For a more detailed copy of the Key Principles click here.

FREQUENTLY ASKED QUESTIONS 

 
Why are graduated sanctions so important to the juvenile justice system?
 
Graduated sanctions have become the predominate conceptual framework for organizing interventions with juvenile offenders. The model first received widespread attention when it was included as a key component of the Office of Juvenile Justice and Delinquency Prevention’s (OJJDP) Comprehensive Strategy for Serious Violent, and Chronic Juvenile Offenders (1993). Beginning in fiscal year 1998, OJJDP was appropriated $250 million for the Juvenile Accountability Block Grant Program with the 2002 reauthorization of the Juvenile Justice and Delinquency Prevention Act. This program, designed to assist states and local units of government promotes greater accountability in the juvenile justice system and helps communities become more effective in holding juvenile offenders accountable, reducing recidivism, and protecting students, school personnel, and the community from drug, gang and youth violence.
 
What is the continuum of graduated sanctions?
 
At the front end of the continuum is prevention - actions taken to stop juveniles from entering the juvenile justice system in the first place.
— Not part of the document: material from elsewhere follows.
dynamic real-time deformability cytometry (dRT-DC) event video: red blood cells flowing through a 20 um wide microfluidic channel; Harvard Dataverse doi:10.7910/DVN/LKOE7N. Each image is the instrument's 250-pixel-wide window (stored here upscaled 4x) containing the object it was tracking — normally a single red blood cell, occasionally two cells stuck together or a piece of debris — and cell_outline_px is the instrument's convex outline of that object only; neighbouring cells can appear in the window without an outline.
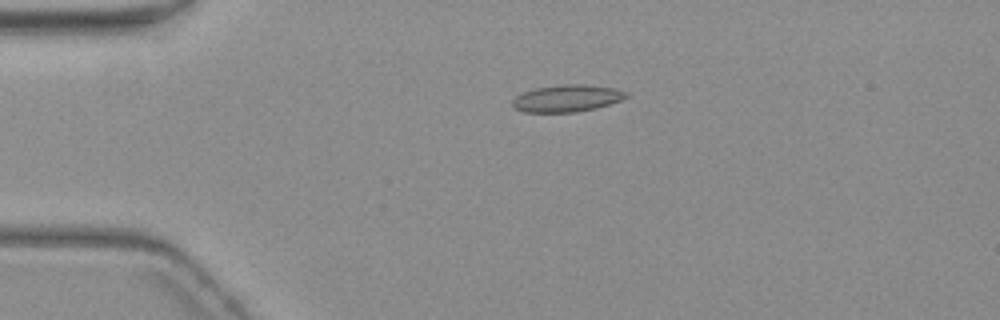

Immediate sanctions are targeted toward less serious non-chronic offenders. Early interventions are designed to hold youth accountable for their actions by sanctioning illegal behavior and, if required, securing needed services. Typical immediate sanctions include restorative justice interventions. Immediate sanctions are frequently delivered in the context of diversion from formal court processing. Intermediate sanctions are appropriate for juveniles, who continue to offend following immediate interventions, youth who have committed more serious offenses, and some violent offenders who need supervision, structure, and monitoring, but not necessarily confinement. This type of sanction includes community-based corrections such as intensive supervision, day treatment, probation, electronic monitoring, and alternative schools. Secure care provides treatment and transition services while a youth is removed from home, usually in a state training school or a residential treatment facility. Transition services span the final phase of confinement and the first phase of reentry and include pre-release planning with the offender, family, community agencies, and the local team interacting with the court during this phase.  Reentry is a series of sanctions applied during the planned period of community supervision following release, leading to case closure/termination.
 
What is the target population of graduated sanctions?
 
The primary target population for graduated sanctions is youthful offenders who could be referred by law enforcement, schools or juvenile courts to:  1) community-managed alternatives, i.e. probation; 2) detention; and 3) secure confinement.
 
What specifically do graduated sanctions do in regard to reentry?
 
It encourages juvenile courts to become active in reentry at this deep end of the system.  A population of youth who tend to have relatively few services expended on them. They tend to lag far behind their peers in educational attainment, have more extensive histories of involvement with drugs and suffer from mental health disorders at far higher rates.  Juvenile courts are encouraged courts to become actively involved with court-based reentry programs. Reentry planning begins at the disposition hearing (exit upon entry) or at least at the time the youth enters an institutional setting so that active plans for success have been made by the time release to the community occurs. Key programming occurs in the community (i.e., housing, employment and substance abuse treatment). Many systems need to improve the sharing of information before and after placement, between institutions, where offenders are placed, and the agencies that provide services. Also, treatment and programming should be consistent between the institutional phase and the reintegration phase so that gains made while in placement are reinforced in the community.